Study strengths and limitations

This study is the first large clinical survey investigating the prevalence of substances in the Xhosa speaking schizophrenia population in the South African setting using a semi-structured clinical interview. To improve validity, this study utilised an isiXhosa language version of the SCID-I to determine clinical and substance related diagnoses. Nevertheless, there are some limitations to our findings. First, the sample was selected from volunteers with a clinical diagnosis of SZ who attended treatment centres. We cannot rule out that the exclusion of some patients who were not treatment seeking or in treatment may have had an impact on the estimation of the prevalence of SUDs.

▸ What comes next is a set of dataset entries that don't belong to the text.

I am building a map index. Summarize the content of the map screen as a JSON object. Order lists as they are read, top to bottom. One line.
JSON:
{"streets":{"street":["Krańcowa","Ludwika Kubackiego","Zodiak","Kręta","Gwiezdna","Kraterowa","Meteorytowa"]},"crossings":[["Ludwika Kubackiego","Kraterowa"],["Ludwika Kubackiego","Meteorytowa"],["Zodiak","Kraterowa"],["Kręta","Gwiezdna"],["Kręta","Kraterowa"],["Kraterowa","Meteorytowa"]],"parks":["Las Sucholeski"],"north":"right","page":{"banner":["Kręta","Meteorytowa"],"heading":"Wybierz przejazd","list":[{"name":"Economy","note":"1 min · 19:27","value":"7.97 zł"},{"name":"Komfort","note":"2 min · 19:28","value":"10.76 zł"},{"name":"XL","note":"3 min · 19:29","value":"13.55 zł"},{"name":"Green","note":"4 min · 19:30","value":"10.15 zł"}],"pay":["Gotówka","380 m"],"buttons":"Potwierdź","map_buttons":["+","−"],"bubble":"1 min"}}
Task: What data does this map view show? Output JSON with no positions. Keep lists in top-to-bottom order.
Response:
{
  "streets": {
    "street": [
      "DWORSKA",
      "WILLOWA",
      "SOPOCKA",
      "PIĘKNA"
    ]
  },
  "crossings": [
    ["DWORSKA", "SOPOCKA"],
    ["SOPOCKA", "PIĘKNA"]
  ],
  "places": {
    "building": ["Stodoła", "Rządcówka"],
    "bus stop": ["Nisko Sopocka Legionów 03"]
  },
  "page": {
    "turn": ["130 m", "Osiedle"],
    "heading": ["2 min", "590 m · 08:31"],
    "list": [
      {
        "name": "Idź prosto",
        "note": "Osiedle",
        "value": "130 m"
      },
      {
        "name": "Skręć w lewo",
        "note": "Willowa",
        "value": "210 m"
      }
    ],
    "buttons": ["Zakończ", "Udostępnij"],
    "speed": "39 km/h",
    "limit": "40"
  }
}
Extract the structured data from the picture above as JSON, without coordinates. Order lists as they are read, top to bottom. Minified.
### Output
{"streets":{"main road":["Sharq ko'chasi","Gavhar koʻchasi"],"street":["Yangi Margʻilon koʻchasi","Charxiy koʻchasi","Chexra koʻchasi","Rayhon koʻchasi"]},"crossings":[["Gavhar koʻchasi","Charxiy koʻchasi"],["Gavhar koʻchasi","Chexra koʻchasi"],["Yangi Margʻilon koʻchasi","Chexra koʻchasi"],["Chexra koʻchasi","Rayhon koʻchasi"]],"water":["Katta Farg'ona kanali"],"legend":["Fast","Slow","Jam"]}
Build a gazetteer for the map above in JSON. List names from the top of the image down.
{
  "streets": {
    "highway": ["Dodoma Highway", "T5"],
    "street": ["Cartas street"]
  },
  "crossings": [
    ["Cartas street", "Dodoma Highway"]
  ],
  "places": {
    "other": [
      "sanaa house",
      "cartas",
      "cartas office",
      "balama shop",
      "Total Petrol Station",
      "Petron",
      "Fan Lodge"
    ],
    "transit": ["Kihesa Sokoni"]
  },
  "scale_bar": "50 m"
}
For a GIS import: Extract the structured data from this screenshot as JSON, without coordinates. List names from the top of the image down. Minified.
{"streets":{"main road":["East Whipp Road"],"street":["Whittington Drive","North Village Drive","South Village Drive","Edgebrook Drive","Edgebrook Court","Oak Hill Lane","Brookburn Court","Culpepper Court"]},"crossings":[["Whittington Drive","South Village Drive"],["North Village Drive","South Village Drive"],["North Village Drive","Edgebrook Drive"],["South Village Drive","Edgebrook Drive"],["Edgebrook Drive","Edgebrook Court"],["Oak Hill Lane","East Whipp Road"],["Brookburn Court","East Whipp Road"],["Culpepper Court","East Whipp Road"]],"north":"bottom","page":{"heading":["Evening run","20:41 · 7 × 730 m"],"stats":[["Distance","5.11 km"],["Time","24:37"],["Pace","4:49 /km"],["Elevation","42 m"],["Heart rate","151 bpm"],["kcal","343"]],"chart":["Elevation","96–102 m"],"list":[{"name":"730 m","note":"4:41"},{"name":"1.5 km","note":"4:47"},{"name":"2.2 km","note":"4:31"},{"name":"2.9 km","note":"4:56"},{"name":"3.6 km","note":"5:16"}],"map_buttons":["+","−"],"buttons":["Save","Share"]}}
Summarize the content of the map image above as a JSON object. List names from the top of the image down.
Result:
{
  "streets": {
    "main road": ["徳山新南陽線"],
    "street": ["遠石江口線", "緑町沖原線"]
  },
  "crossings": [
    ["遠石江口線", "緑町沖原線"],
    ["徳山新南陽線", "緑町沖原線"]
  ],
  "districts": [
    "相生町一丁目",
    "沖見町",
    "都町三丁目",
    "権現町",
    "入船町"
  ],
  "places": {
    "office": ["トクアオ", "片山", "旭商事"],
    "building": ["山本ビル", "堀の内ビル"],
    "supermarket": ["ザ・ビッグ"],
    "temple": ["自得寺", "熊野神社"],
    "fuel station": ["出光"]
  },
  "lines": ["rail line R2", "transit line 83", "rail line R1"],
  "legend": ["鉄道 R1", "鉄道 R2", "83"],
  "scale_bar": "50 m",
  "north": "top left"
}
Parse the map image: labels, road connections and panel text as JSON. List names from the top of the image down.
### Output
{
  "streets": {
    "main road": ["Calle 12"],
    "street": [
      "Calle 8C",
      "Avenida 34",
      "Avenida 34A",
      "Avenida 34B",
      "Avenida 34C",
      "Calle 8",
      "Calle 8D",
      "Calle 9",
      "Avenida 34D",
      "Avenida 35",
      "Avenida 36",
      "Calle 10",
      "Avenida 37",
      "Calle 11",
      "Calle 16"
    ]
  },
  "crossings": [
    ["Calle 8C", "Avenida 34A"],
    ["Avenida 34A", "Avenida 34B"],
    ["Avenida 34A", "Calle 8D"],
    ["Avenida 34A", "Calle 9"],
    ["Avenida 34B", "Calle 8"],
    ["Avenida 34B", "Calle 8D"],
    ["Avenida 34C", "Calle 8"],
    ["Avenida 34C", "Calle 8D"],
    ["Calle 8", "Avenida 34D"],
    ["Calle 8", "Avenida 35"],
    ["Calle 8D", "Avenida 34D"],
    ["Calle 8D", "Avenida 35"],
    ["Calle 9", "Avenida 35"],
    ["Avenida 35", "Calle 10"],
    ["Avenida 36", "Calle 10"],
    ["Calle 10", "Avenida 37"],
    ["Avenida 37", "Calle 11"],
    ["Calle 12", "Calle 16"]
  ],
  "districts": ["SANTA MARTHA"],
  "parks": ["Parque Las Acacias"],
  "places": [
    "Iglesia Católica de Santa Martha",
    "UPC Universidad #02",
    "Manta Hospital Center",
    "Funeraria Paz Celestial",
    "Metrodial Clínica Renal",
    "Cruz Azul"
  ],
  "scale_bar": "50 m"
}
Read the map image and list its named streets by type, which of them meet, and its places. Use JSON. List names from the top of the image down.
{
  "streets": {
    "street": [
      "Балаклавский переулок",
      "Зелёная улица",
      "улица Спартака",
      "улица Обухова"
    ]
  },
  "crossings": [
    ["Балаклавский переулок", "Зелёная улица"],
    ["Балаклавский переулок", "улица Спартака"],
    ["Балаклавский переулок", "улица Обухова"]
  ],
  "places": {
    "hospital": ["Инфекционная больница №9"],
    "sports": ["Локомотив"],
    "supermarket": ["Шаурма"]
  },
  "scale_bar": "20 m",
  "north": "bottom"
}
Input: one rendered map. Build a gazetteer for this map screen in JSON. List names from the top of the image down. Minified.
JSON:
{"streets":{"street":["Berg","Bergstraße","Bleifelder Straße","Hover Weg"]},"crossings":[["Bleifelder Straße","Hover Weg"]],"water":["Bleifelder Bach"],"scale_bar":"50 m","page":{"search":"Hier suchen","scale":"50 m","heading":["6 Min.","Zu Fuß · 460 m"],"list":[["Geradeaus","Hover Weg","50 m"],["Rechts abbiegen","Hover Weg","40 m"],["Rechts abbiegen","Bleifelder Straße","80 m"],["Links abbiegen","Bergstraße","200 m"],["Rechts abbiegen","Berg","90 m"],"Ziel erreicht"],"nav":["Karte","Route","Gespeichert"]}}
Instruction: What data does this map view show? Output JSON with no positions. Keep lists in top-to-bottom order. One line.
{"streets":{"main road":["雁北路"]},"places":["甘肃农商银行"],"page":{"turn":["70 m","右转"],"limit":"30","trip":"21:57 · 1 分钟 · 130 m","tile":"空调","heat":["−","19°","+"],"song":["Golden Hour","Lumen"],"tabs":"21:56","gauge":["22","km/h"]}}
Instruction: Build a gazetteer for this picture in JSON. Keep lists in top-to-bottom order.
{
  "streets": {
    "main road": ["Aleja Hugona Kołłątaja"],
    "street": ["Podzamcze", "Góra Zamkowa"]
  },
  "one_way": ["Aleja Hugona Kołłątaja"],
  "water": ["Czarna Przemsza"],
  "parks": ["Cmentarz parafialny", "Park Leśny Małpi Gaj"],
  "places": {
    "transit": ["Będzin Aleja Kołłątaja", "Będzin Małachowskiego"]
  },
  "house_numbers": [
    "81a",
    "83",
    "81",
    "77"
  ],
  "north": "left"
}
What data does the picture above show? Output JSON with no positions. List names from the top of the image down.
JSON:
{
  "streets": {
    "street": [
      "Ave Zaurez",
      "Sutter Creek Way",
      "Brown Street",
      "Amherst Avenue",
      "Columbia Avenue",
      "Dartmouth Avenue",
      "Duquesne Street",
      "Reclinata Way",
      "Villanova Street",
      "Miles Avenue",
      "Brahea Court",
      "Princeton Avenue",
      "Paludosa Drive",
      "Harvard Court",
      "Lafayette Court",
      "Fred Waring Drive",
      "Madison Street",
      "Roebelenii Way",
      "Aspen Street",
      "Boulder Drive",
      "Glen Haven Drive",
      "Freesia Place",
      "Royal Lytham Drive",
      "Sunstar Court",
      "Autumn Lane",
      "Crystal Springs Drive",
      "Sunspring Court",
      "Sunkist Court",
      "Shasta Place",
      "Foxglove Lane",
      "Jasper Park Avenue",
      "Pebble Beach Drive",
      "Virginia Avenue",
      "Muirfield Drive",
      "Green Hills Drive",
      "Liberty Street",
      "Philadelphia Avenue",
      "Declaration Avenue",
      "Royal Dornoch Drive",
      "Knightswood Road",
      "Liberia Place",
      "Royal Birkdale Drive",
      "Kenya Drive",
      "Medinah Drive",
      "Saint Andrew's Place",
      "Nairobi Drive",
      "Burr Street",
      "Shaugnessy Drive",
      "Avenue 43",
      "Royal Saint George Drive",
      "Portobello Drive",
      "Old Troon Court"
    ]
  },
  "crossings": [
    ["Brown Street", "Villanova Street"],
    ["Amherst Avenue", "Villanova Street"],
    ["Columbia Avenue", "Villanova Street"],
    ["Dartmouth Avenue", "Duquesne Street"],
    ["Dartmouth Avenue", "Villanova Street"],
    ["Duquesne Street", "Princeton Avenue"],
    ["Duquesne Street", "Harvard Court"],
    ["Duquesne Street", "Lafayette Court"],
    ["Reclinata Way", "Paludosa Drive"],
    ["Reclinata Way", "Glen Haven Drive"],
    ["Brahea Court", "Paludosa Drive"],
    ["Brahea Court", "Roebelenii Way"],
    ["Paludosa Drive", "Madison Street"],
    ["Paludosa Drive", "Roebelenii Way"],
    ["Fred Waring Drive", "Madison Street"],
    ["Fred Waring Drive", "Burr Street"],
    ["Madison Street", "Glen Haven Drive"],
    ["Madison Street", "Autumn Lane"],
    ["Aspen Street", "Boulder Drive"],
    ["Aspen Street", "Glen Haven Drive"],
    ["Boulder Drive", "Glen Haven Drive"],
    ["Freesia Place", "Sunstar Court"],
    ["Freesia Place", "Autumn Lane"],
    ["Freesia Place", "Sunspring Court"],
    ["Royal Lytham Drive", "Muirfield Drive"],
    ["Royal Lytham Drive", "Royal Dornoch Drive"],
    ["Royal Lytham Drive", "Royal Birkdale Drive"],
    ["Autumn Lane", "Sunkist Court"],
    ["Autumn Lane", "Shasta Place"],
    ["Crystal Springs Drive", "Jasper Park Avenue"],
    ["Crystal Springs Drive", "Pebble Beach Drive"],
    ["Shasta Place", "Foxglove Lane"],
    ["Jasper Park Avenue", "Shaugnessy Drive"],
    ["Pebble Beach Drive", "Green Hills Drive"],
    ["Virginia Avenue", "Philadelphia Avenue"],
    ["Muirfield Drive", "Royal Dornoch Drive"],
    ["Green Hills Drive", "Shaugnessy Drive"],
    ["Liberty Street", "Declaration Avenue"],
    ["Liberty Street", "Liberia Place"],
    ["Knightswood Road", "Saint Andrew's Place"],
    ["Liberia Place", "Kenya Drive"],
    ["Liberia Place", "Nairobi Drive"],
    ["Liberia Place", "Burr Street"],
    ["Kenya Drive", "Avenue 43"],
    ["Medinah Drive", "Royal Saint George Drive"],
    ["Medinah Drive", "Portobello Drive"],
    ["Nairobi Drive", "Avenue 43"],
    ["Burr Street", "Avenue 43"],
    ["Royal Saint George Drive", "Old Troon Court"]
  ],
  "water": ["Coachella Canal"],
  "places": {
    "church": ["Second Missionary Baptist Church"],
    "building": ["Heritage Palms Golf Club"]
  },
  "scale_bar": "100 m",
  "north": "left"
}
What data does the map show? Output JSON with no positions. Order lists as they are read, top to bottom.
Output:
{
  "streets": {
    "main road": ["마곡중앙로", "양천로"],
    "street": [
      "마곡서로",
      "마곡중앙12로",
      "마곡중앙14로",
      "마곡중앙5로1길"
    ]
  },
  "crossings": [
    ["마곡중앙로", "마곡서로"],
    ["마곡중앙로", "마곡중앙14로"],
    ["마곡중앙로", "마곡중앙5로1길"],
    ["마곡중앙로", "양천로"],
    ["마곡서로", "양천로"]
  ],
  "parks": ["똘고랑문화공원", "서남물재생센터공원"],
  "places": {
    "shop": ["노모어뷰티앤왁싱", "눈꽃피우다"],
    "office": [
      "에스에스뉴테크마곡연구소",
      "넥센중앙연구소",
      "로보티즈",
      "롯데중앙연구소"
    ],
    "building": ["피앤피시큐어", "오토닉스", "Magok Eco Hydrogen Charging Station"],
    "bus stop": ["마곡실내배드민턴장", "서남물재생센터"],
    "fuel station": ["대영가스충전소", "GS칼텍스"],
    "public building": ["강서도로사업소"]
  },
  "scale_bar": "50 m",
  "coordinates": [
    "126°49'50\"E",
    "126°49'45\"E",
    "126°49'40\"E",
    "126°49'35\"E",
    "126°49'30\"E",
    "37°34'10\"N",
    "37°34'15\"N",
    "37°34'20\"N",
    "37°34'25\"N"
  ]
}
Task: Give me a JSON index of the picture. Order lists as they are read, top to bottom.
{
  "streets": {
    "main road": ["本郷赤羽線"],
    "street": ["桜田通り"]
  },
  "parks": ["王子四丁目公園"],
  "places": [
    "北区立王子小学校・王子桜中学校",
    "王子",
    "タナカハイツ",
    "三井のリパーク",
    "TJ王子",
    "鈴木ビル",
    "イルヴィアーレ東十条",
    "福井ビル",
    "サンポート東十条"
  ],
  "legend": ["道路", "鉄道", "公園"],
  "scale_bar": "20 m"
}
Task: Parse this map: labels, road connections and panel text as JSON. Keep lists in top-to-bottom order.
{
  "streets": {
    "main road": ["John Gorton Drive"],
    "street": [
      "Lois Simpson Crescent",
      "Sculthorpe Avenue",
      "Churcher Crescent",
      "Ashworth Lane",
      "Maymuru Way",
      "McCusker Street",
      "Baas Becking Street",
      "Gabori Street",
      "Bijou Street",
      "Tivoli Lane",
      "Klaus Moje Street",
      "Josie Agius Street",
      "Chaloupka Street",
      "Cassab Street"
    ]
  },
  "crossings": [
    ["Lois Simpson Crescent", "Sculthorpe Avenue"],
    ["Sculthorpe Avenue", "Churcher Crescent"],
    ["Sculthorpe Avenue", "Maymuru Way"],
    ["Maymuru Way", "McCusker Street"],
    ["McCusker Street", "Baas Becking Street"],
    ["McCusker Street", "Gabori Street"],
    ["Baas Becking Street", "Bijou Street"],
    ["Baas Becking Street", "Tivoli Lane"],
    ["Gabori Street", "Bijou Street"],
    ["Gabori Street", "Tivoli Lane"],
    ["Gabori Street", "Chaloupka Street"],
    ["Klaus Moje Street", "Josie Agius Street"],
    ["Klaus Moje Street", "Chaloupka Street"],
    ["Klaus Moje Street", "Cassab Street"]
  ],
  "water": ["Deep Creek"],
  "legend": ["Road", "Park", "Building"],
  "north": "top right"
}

Our sample is also heavily skewed towards male participants, possibly as a result of the study recruitment procedures that focused on participants admitted to psychiatric hospitals, where male sex predominated. This makes the findings less generalizable to females with schizophrenia. In addition, the lack of biological validation of substance use is an important shortcoming of this study. Nevertheless, validation of drug use in diverse samples such this one that contains inpatients at hospitals as well as community patients, are less than ideal, with several issues, such as short detection windows of drug tests and limited practical methods for assessment of alcohol use disorders. Furthermore, multiple sources of information (clinical interview, case notes) were used to assess substance use, and studies have demonstrated that clinical methods can be accurate in diagnosing substance use disorders. The use of the SCID-I to determine comorbid anxiety, post-traumatic and obsessive disorders could have led to lower frequencies of anxiety disorders due to the use of diagnostic hierarchy rules. This, however, could have been offset to a degree by including in our analyses, sub-threshold anxiety symptoms. Furthermore, we did not have data on lifetime depressive symptoms and our analysis was limited to current (past month) MDE and depressive symptoms.

Conclusion

This study demonstrated a high occurrence of comorbid SUD in people with SZ and underlines the importance of conducting an assessment for SUDs in patients with SZ. Having a dual diagnosis was also associated with certain characteristics, such as younger age, male sex, higher inpatient status, more prior admissions, economic and legal problems, as well as high levels of post-traumatic stress disorder symptomology. This underscores the importance of also assessing the presence of these factors in patients who have both SZ and a SUD.